Mata Ayah langsung berbinar menatapku. Aku curiga, aku takut, aku kecewa. Kenapa kedua manusia ini begitu tega padaku.

Aku ingin sekali menangis, tapi aku benar-benar sudah lupa bagaimana caranya menangis. Aku tidak tau kenapa air mataku tidak pernah bisa menetes lagi. Ada apa ini, apa aku sudah terlalu banyak menangis.

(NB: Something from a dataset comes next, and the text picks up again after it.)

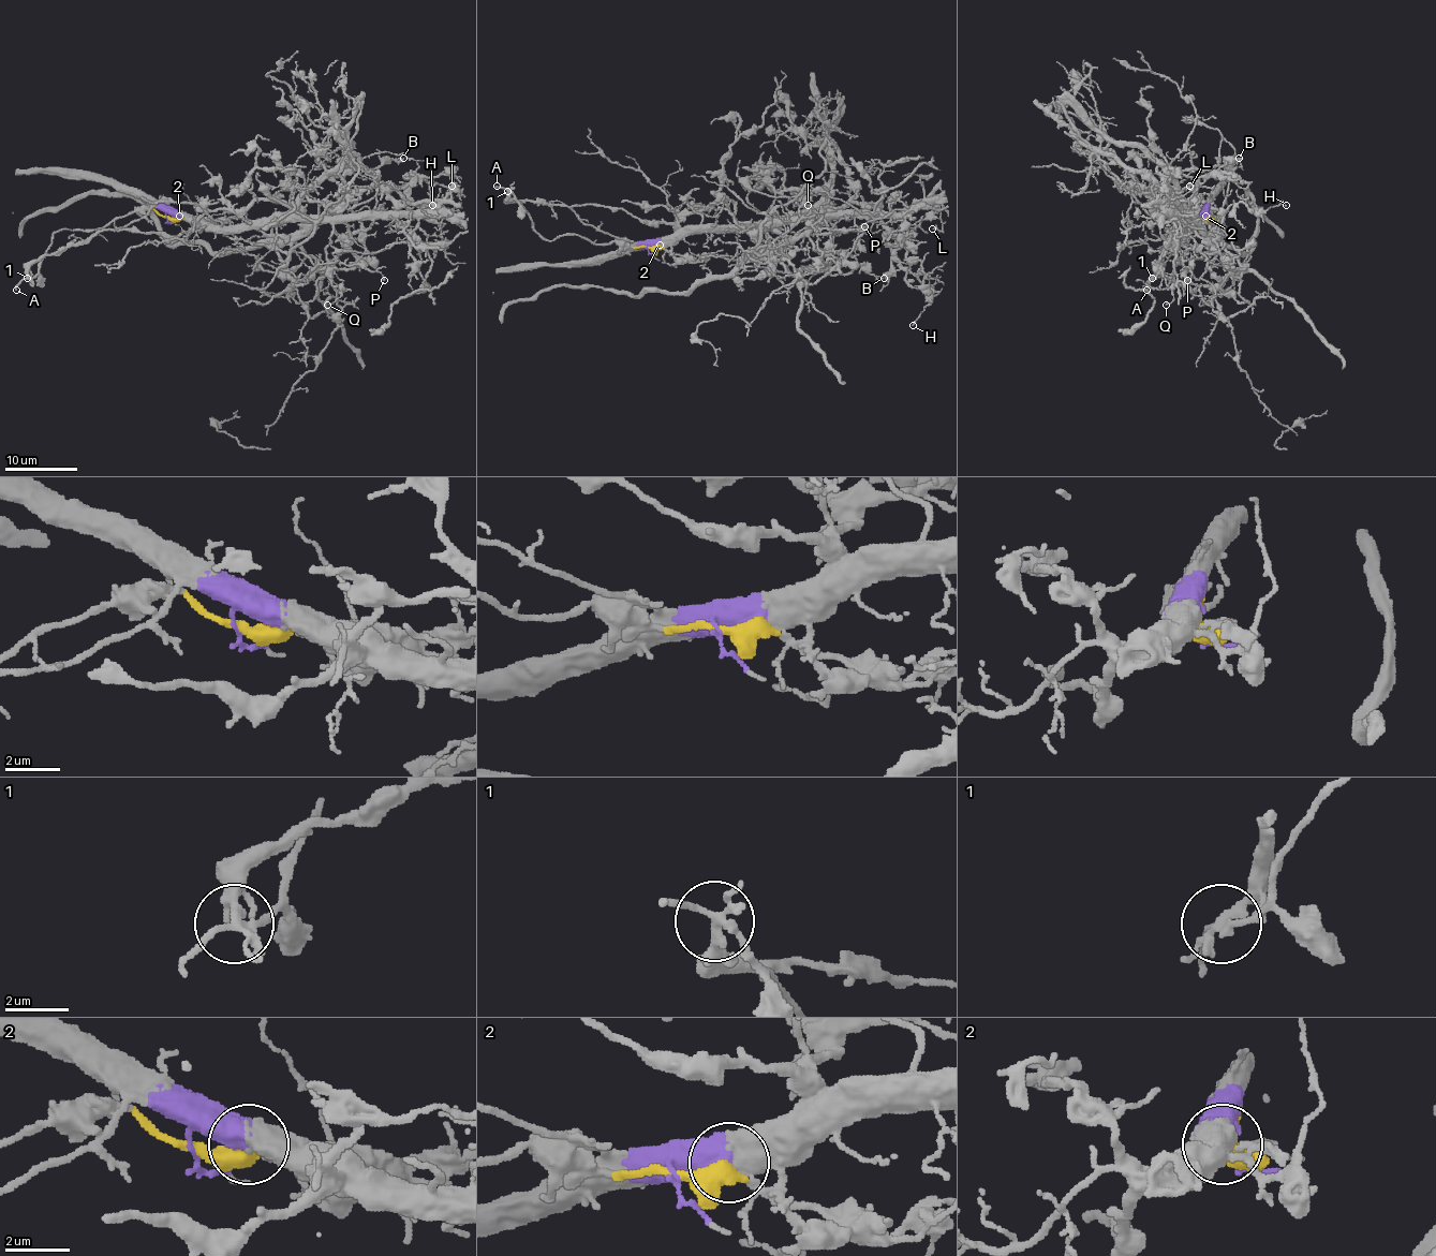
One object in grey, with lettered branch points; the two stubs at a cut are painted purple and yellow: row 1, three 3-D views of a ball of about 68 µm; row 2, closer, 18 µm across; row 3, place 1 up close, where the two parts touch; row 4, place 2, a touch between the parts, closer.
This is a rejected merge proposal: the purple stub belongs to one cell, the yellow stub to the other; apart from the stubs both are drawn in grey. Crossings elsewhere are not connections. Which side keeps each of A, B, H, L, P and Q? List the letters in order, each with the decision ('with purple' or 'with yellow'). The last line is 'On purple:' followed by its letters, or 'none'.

"Kau benar, sayang. Kita akan kaya kalau menjual Ilona, kita tidak akan terbelit hutang lagi," jawab ayahku, menatapku dengan tersenyum licik.

Hancur sudah hatiku, hancur pula hidupku. Kenapa Ayah dan Ibuku begitu tega ingin menjualku. Apa salahku? Kenapa mereka sangat membenciku. Ibu! Aku bisa memahami ibu, dia sangatlah membeciku. Tapi aku masih bisa menerima hal itu, karena ibu memang bukanlah ibu kandungku. Tapi Ayah! Kenapa ayah begitu tega ingin menjualku? Bukankah, aku adalah anak kandungnya. Kenapa ia begitu mudah menyetujui ide gila yang dilontarkan oleh ibu tiriku

"Lona, tidak mau. Ayah, Ibu, Ilona mohon jangan jual Lona. Lona tidak mau." Jawabku menolak keras. Walau tidak ada air mata yang menetes dikedua sudut mataku. Tapi, raut wajahku dapat menjelaskan seberapa ketakutan dan kecewanya aku saat ini.

"Kalau begitu, kau harus mencari uang sebesar 500 juta. Bagaimana pun caranya, kau harus mendapatkannya. Kalau tidak, bukan hanya kau yang akan Ayah jual, tapi juga kedua adikmu." Tunjuk ayah pada kamar adik kembarku. Walaupun kedua gadis remaja itu bukanlah adik kandungku, tapi aku sudah mengangap mereka seperti adik kandungku sendiri. Kalika dan Kalina nama mereka, usia keduanya baru menginjak lima belas tahun. Sudah cukup penderitaan keduannya, mereka sering pulang sekolah dalam keadaan babak belur. Akibat mendapatkan perlakuan buli dari temen sekolah mereka. Alasannya tak lain dan tak bukan adalah karena mereka mempunyai seorang ayah penjahat dan seorang ibu pel*cur.

Air mataku seakan menetes kedalam, hatiku seolah terbelah, nafasku seakan terhenti, salivaku ikut tercekat. Ketika mendengar ucapan ayahku. Tega! Tega sekali mereka, kedua adik kembarku adalah anak kandung mereka berdua. Adik kembarku adalah darah daging mereka berdua. Lalu kenapa mereka juga rela menjual kedua adik kembarku, yang kondisi mentalnya terganggu.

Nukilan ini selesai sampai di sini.